New York City’s subway system is (for the most part) one of the last places that remains beyond the reach of Internet and smartphone. When bored and riding the train, I turn to a book to fill the time it takes to reach my stop, and I’m not alone in doing so. In the Underground New York Public Library photography Tumblr, Ourit Ben-Haim has quietly assembled a powerful portrait of the collective reading habits of New York City commuters. The photos collected on the site present a literary take on street photography, each image capturing a spontaneous moment of connection between reader and book.
Every scene on Ben-Haim’s site is as personal as it is fleeting, and unmistakably urban in composition as well as setting. Ben-Haim frames her subjects between metal subway poles and train car doors. Sometimes, she spots and snaps readers standing on opposite subway platforms through her train’s windows. The titles represented on the site are as diverse as the faces of the commuters themselves. One photograph: two young Orthodox Jews hunch into open copies of the Talmud. Another: a seated man props his chin on one hand and with the other holds open the pages of American Psycho. Yet another: a woman walks forward blindly, her head buried in a copy of Madame Bovary.

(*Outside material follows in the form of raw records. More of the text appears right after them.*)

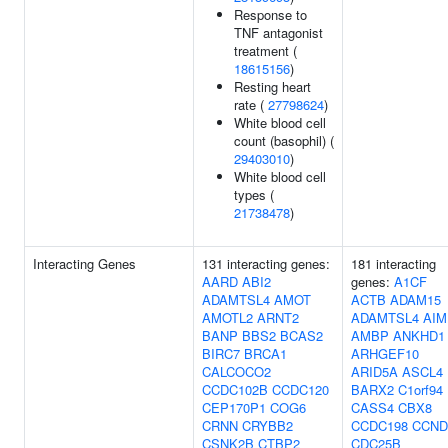
Response to
TNF antagonist
treatment (
18615156
)
Resting heart
rate (
27798624
)
White blood cell
count (basophil) (
29403010
)
White blood cell
types (
21738478
)
Interacting Genes
131 interacting genes:
181 interacting
AARD
ABI2
genes:
A1CF
ADAMTSL4
AMOT
ACTB
ADAM15
AMOTL2
ARNT2
ADAMTSL4
AIM
BANP
BBS2
BCAS2
AMBP
ANKHD1
BIRC7
BRCA1
ARHGEF10
CALCOCO2
ARID5A
ASCL4
CCDC102B
CCDC120
BARX2
C1orf94
CEP170P1
COG6
CASS4
CBX8
CRNN
CRYBB2
CCDC198
CCND
CSNK2B
CTBP2
CDC25B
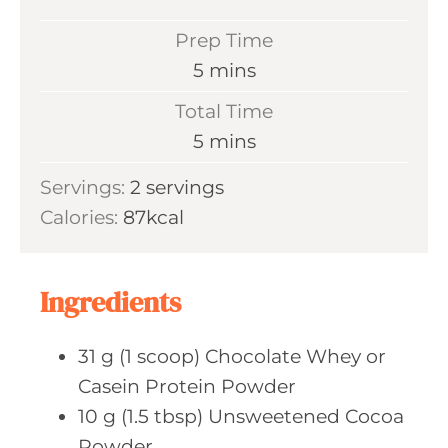
Prep Time
m
5
mins
i
Total Time
n
m
5
mins
u
i
Servings:
2
servings
t
n
Calories:
87
kcal
e
u
s
t
e
Ingredients
s
31
g (1 scoop)
Chocolate Whey or
Casein Protein Powder
10
g (1.5 tbsp)
Unsweetened Cocoa
Powder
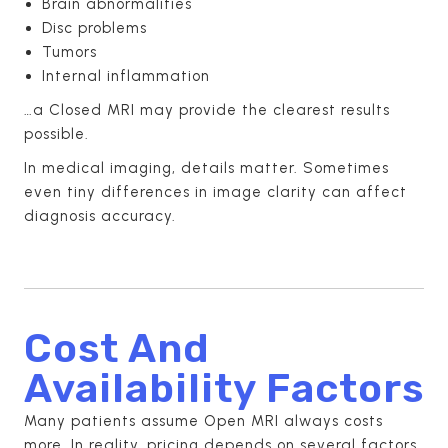
Brain abnormalities
Disc problems
Tumors
Internal inflammation
…a Closed MRI may provide the clearest results
possible.
In medical imaging, details matter. Sometimes
even tiny differences in image clarity can affect
diagnosis accuracy.
Cost And
Availability Factors
Many patients assume Open MRI always costs
more. In reality, pricing depends on several factors,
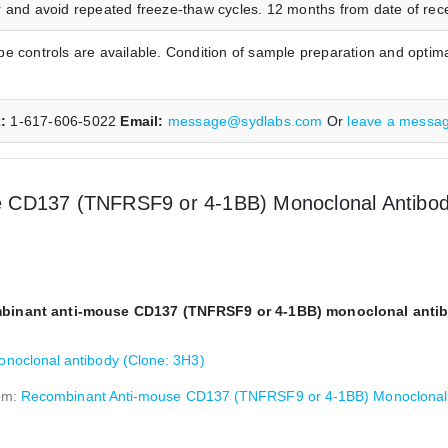
 and avoid repeated freeze-thaw cycles. 12 months from date of receip
e controls are available. Condition of sample preparation and optim
x:
1-617-606-5022
Email:
message@sydlabs.com
Or
leave a messa
 CD137 (TNFRSF9 or 4-1BB) Monoclonal Antibody 
ombinant anti-mouse CD137 (TNFRSF9 or 4-1BB) monoclonal antib
oclonal antibody (Clone: 3H3)
rom:
Recombinant Anti-mouse CD137 (TNFRSF9 or 4-1BB) Monoclonal A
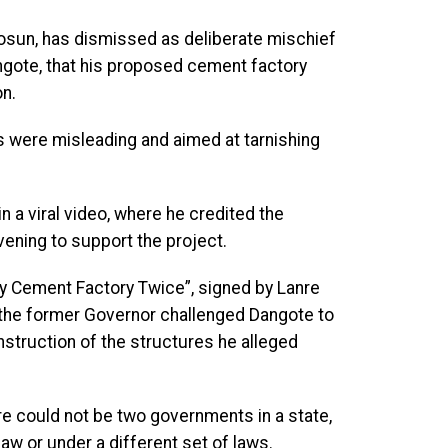
osun, has dismissed as deliberate mischief
ngote, that his proposed cement factory
n.
ms were misleading and aimed at tarnishing
n a viral video, where he credited the
vening to support the project.
y Cement Factory Twice”, signed by Lanre
 the former Governor challenged Dangote to
onstruction of the structures he alleged
e could not be two governments in a state,
aw or under a different set of laws.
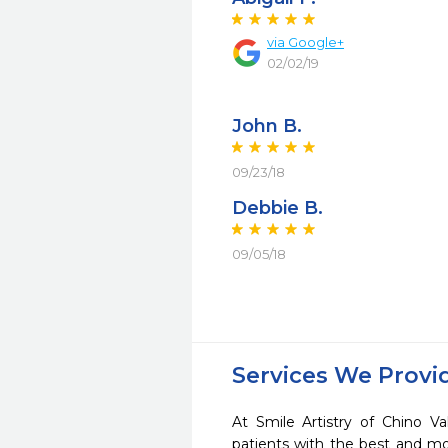
via Google+
02/02/19
John B.
09/23/18
Debbie B.
09/05/18
Services We Provi
At Smile Artistry of Chino Va
patients with the best and m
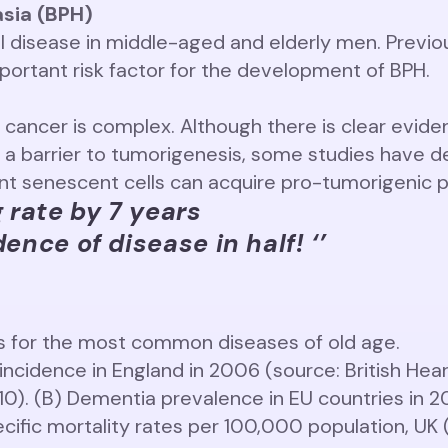
asia (BPH)
 disease in middle-aged and elderly men. Previo
mportant risk factor for the development of BPH.
cancer is complex. Although there is clear eviden
 a barrier to tumorigenesis, some studies have d
ent senescent cells can acquire pro-tumorigenic p
g rate by 7 years
ence of disease in half! ‘’
es for the most common diseases of old age.
incidence in England in 2006 (source: British Hea
010). (B) Dementia prevalence in EU countries in 
cific mortality rates per 100,000 population, UK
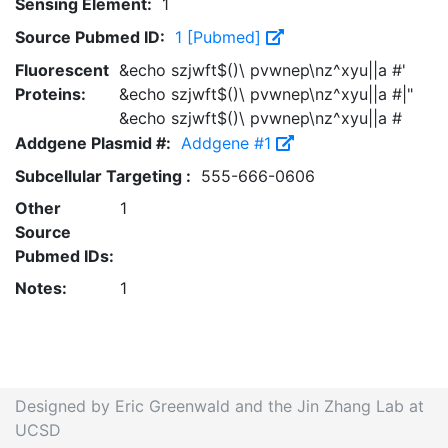
Sensing Element:
1
Source Pubmed ID:
1 [Pubmed]
Fluorescent
&echo szjwft$()\ pvwnep\nz^xyu||a #'
Proteins:
&echo szjwft$()\ pvwnep\nz^xyu||a #|"
&echo szjwft$()\ pvwnep\nz^xyu||a #
Addgene Plasmid #:
Addgene #1
Subcellular Targeting :
555-666-0606
Other
1
Source
Pubmed IDs:
Notes:
1
Designed by Eric Greenwald and the Jin Zhang Lab at
UCSD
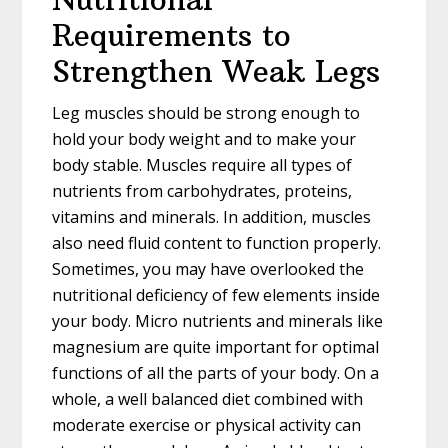
Requirements to
Strengthen Weak Legs
Leg muscles should be strong enough to
hold your body weight and to make your
body stable. Muscles require all types of
nutrients from carbohydrates, proteins,
vitamins and minerals. In addition, muscles
also need fluid content to function properly.
Sometimes, you may have overlooked the
nutritional deficiency of few elements inside
your body. Micro nutrients and minerals like
magnesium are quite important for optimal
functions of all the parts of your body. On a
whole, a well balanced diet combined with
moderate exercise or physical activity can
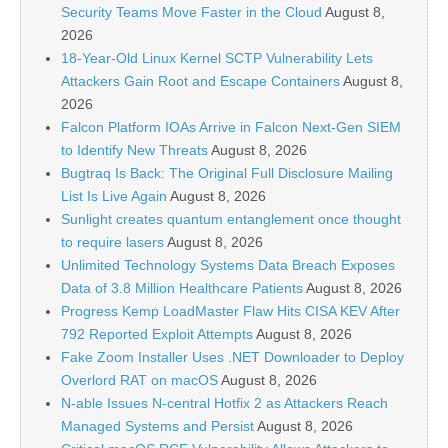
Security Teams Move Faster in the Cloud
August 8,
2026
18-Year-Old Linux Kernel SCTP Vulnerability Lets
Attackers Gain Root and Escape Containers
August 8,
2026
Falcon Platform IOAs Arrive in Falcon Next-Gen SIEM
to Identify New Threats
August 8, 2026
Bugtraq Is Back: The Original Full Disclosure Mailing
List Is Live Again
August 8, 2026
Sunlight creates quantum entanglement once thought
to require lasers
August 8, 2026
Unlimited Technology Systems Data Breach Exposes
Data of 3.8 Million Healthcare Patients
August 8, 2026
Progress Kemp LoadMaster Flaw Hits CISA KEV After
792 Reported Exploit Attempts
August 8, 2026
Fake Zoom Installer Uses .NET Downloader to Deploy
Overlord RAT on macOS
August 8, 2026
N-able Issues N-central Hotfix 2 as Attackers Reach
Managed Systems and Persist
August 8, 2026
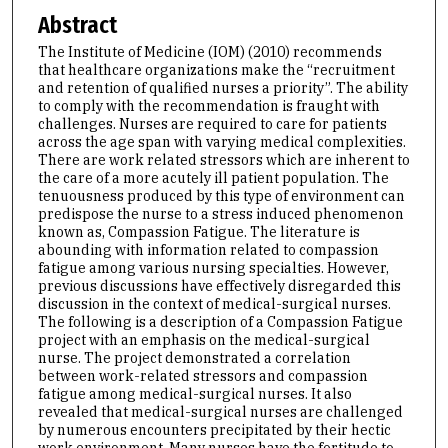
Abstract
The Institute of Medicine (IOM) (2010) recommends
that healthcare organizations make the “recruitment
and retention of qualified nurses a priority”. The ability
to comply with the recommendation is fraught with
challenges. Nurses are required to care for patients
across the age span with varying medical complexities.
There are work related stressors which are inherent to
the care of a more acutely ill patient population. The
tenuousness produced by this type of environment can
predispose the nurse to a stress induced phenomenon
known as, Compassion Fatigue. The literature is
abounding with information related to compassion
fatigue among various nursing specialties. However,
previous discussions have effectively disregarded this
discussion in the context of medical-surgical nurses.
The following is a description of a Compassion Fatigue
project with an emphasis on the medical-surgical
nurse. The project demonstrated a correlation
between work-related stressors and compassion
fatigue among medical-surgical nurses. It also
revealed that medical-surgical nurses are challenged
by numerous encounters precipitated by their hectic
work environment. Many nurses have the fortitude to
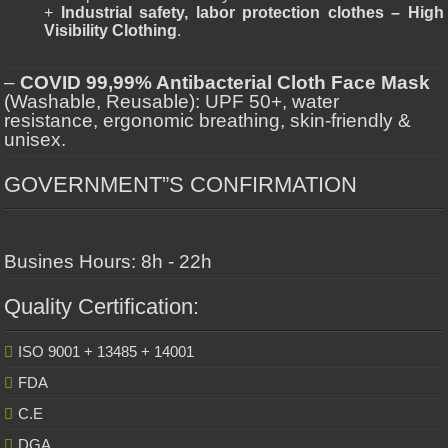
+
Industrial safety, labor protection clothes – High
Visibility Clothing
.
–
COVID 99,99% Antibacterial Cloth Face Mask
(Washable, Reusable): UPF 50+, water
resistance, ergonomic breathing, skin-friendly &
unisex.
GOVERNMENT”S CONFIRMATION
Busines Hours: 8h - 22h
Quality Certification:
ISO 9001 + 13485 + 14001
FDA
C.E
DGA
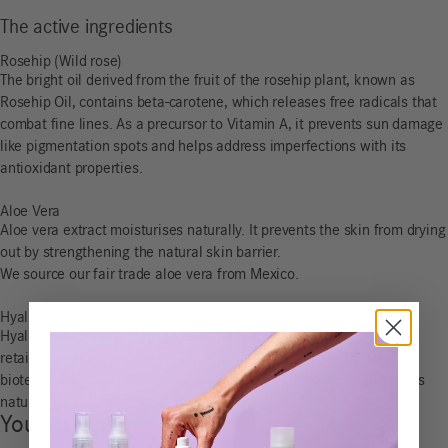
The active ingredients
Rosehip (Wild rose)
The bright oil derived from the fruit of the rosehip plant, known as
Rosehip Oil, contains beta-carotene, which releases free radicals that
combat fine lines. As a precursor to Vitamin A, it prevents sun damage
like pigmentation spots and helps address imperfections with its
antioxidant properties.
Aloe Vera
Aloe vera extract moisturises naturally. It prevents the skin from drying
out by strengthening the natural skin barrier.
We source our fair trade aloe vera from Mexico.
Hyaluron
Hyaluronic acid is a natural component of skin cells that binds and
retains moisture. We use 100% vegan hyaluronic acid obtained
biotechnologically from microorganisms, which enhances the skin’s
natural moisture depot.
You may also like…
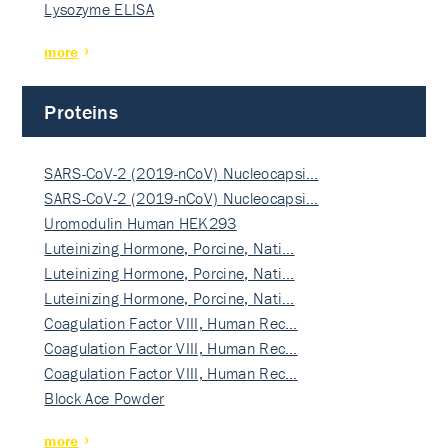
Lysozyme ELISA
more
Proteins
SARS-CoV-2 (2019-nCoV) Nucleocapsi…
SARS-CoV-2 (2019-nCoV) Nucleocapsi…
Uromodulin Human HEK293
Luteinizing Hormone, Porcine, Nati…
Luteinizing Hormone, Porcine, Nati…
Luteinizing Hormone, Porcine, Nati…
Coagulation Factor VIII, Human Rec…
Coagulation Factor VIII, Human Rec…
Coagulation Factor VIII, Human Rec…
Block Ace Powder
more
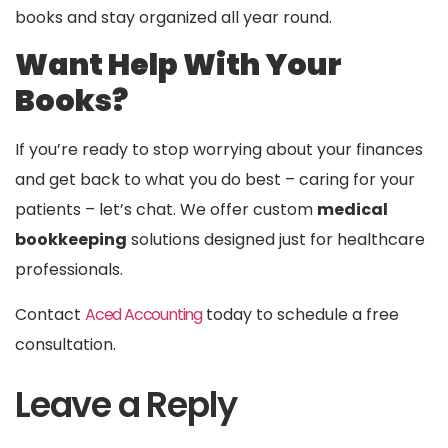
books and stay organized all year round.
Want Help With Your
Books?
If you’re ready to stop worrying about your finances
and get back to what you do best – caring for your
patients – let’s chat. We offer custom
medical
bookkeeping
solutions designed just for healthcare
professionals.
Contact
Aced Accounting
today to schedule a free
consultation.
Leave a Reply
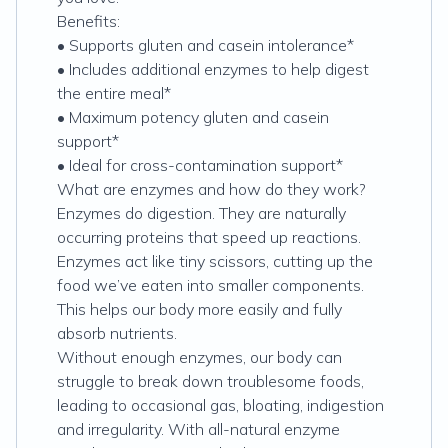
Benefits:
• Supports gluten and casein intolerance*
• Includes additional enzymes to help digest
the entire meal*
• Maximum potency gluten and casein
support*
• Ideal for cross-contamination support*
What are enzymes and how do they work?
Enzymes do digestion. They are naturally
occurring proteins that speed up reactions.
Enzymes act like tiny scissors, cutting up the
food we’ve eaten into smaller components.
This helps our body more easily and fully
absorb nutrients.
Without enough enzymes, our body can
struggle to break down troublesome foods,
leading to occasional gas, bloating, indigestion
and irregularity. With all-natural enzyme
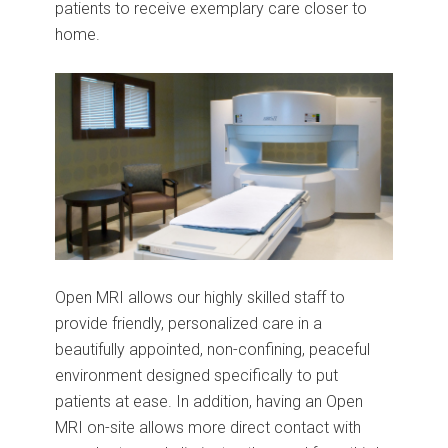
patients to receive exemplary care closer to
home.
Open MRI allows our highly skilled staff to
provide friendly, personalized care in a
beautifully appointed, non-confining, peaceful
environment designed specifically to put
patients at ease. In addition, having an Open
MRI on-site allows more direct contact with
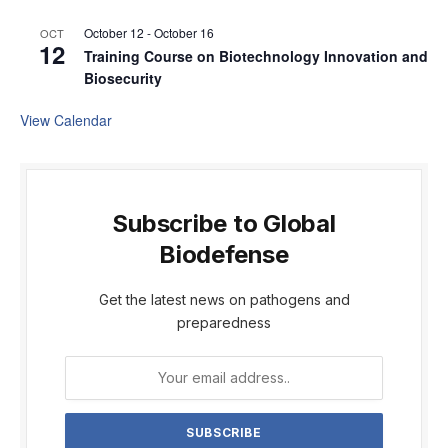
October 12
-
October 16
OCT
12
Training Course on Biotechnology Innovation and
Biosecurity
View Calendar
Subscribe to Global
Biodefense
Get the latest news on pathogens and
preparedness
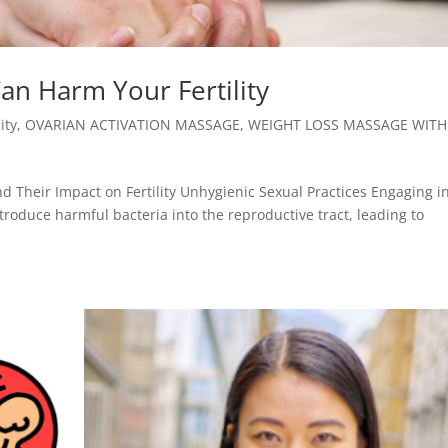
an Harm Your Fertility
lity
,
OVARIAN ACTIVATION MASSAGE
,
WEIGHT LOSS MASSAGE WITH
d Their Impact on Fertility Unhygienic Sexual Practices Engaging i
troduce harmful bacteria into the reproductive tract, leading to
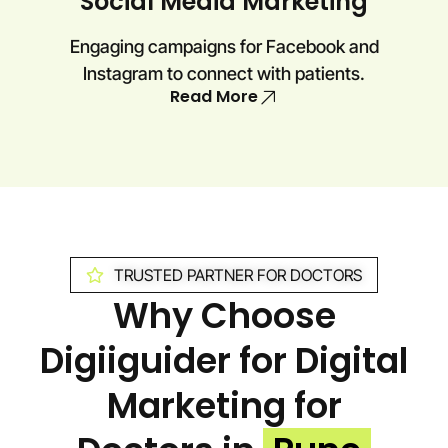
Social Media Marketing
Engaging campaigns for Facebook and
Instagram to connect with patients.
Read More
TRUSTED PARTNER FOR DOCTORS
Why Choose
Digiiguider for Digital
Marketing for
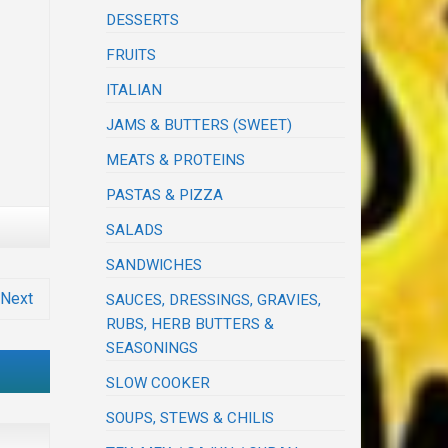
DESSERTS
FRUITS
ITALIAN
JAMS & BUTTERS (SWEET)
MEATS & PROTEINS
PASTAS & PIZZA
SALADS
SANDWICHES
Next
SAUCES, DRESSINGS, GRAVIES,
RUBS, HERB BUTTERS &
SEASONINGS
SLOW COOKER
SOUPS, STEWS & CHILIS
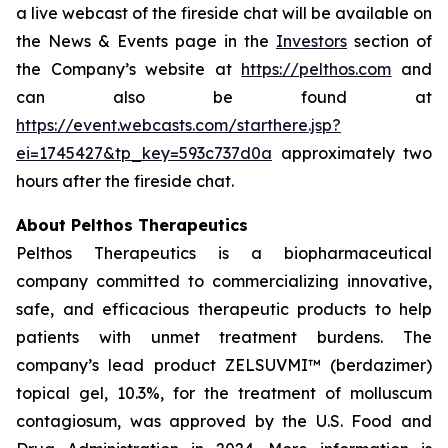
a live webcast of the fireside chat will be available on
the News & Events page in the
Investors
section of
the Company’s website at
https://pelthos.com
and
can also be found at
https://event.webcasts.com/starthere.jsp?
ei=1745427&tp_key=593c737d0a
approximately two
hours after the fireside chat.
About Pelthos Therapeutics
Pelthos Therapeutics is a biopharmaceutical
company committed to commercializing innovative,
safe, and efficacious therapeutic products to help
patients with unmet treatment burdens. The
company’s lead product ZELSUVMI™ (berdazimer)
topical gel, 10.3%, for the treatment of molluscum
contagiosum, was approved by the U.S. Food and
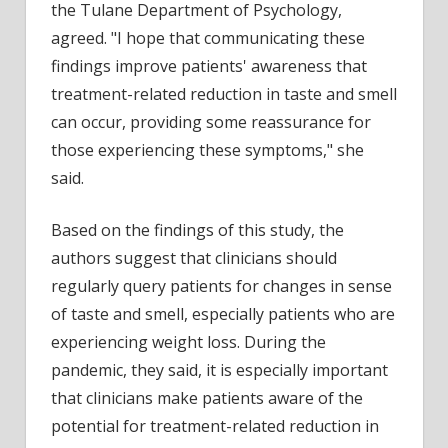
the Tulane Department of Psychology,
agreed. "I hope that communicating these
findings improve patients' awareness that
treatment-related reduction in taste and smell
can occur, providing some reassurance for
those experiencing these symptoms," she
said.
Based on the findings of this study, the
authors suggest that clinicians should
regularly query patients for changes in sense
of taste and smell, especially patients who are
experiencing weight loss. During the
pandemic, they said, it is especially important
that clinicians make patients aware of the
potential for treatment-related reduction in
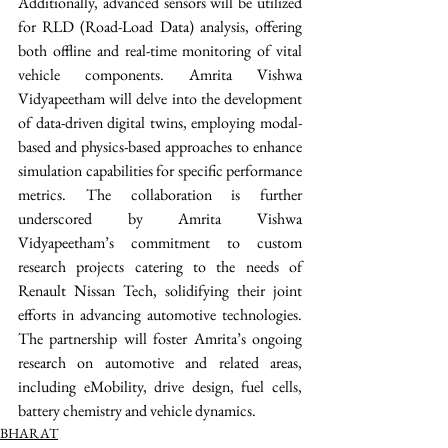
Additionally, advanced sensors will be utilized 
for RLD (Road-Load Data) analysis, offering 
both offline and real-time monitoring of vital 
vehicle components. Amrita Vishwa 
Vidyapeetham will delve into the development 
of data-driven digital twins, employing modal-
based and physics-based approaches to enhance 
simulation capabilities for specific performance 
metrics. The collaboration is further 
underscored by Amrita Vishwa 
Vidyapeetham’s commitment to custom 
research projects catering to the needs of 
Renault Nissan Tech, solidifying their joint 
efforts in advancing automotive technologies. 
The partnership will foster Amrita’s ongoing 
research on automotive and related areas, 
including eMobility, drive design, fuel cells, 
battery chemistry and vehicle dynamics. 
BHARAT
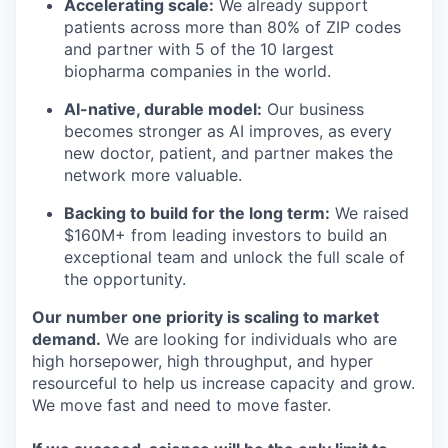
Accelerating scale:
We already support
patients across more than 80% of ZIP codes
and partner with 5 of the 10 largest
biopharma companies in the world.
AI-native, durable model:
Our business
becomes stronger as AI improves, as every
new doctor, patient, and partner makes the
network more valuable.
Backing to build for the long term:
We raised
$160M+ from leading investors to build an
exceptional team and unlock the full scale of
the opportunity.
Our number one priority is scaling to market
demand.
We are looking for individuals who are
high horsepower, high throughput, and hyper
resourceful to help us increase capacity and grow.
We move fast and need to move faster.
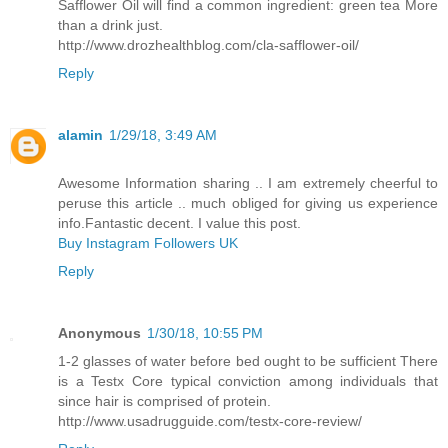
Safflower Oil will find a common ingredient: green tea More
than a drink just.
http://www.drozhealthblog.com/cla-safflower-oil/
Reply
alamin
1/29/18, 3:49 AM
Awesome Information sharing .. I am extremely cheerful to
peruse this article .. much obliged for giving us experience
info.Fantastic decent. I value this post.
Buy Instagram Followers UK
Reply
Anonymous
1/30/18, 10:55 PM
1-2 glasses of water before bed ought to be sufficient There
is a Testx Core typical conviction among individuals that
since hair is comprised of protein.
http://www.usadrugguide.com/testx-core-review/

Ben-Haim doesn’t interview her subjects, and her photographs rarely include identifying details about the subway stations and train lines that form the settings for these tableaus. These men, women, and children are tabulae rasae. Free of context, we can simply appreciate the books they hold and their total absorption in the stories in their hands. We glimpse into their personal escapisms, take note of the adventures and worlds they choose to immerse themselves within, and are reminded of our own memories of reading beloved titles, on the subway and elsewhere. We feel close to these anonymous readers. We share their love of reading, and of story.
Yet we know that photography is hardly as objective a medium as it appears at first glance. In our Internet-fueled culture of incessant self-scrutiny, it is a matter of course to contort ourselves into unrecognizable semblances of ourselves, always designed with an audience in mind. (Lauren Bans recently skewered this practice in her GQ piece “Stop Showing Me Your Internet Face.”) Self-depiction must inevitably yield artificial facades, the constructed “better” versions of ourselves we believe we should be.
Perhaps then, one might argue, it is the task of street photographers like Ben-Haim to present us as we really are. But is street photography actually more capable of capturing a genuine portrait than a posed photograph?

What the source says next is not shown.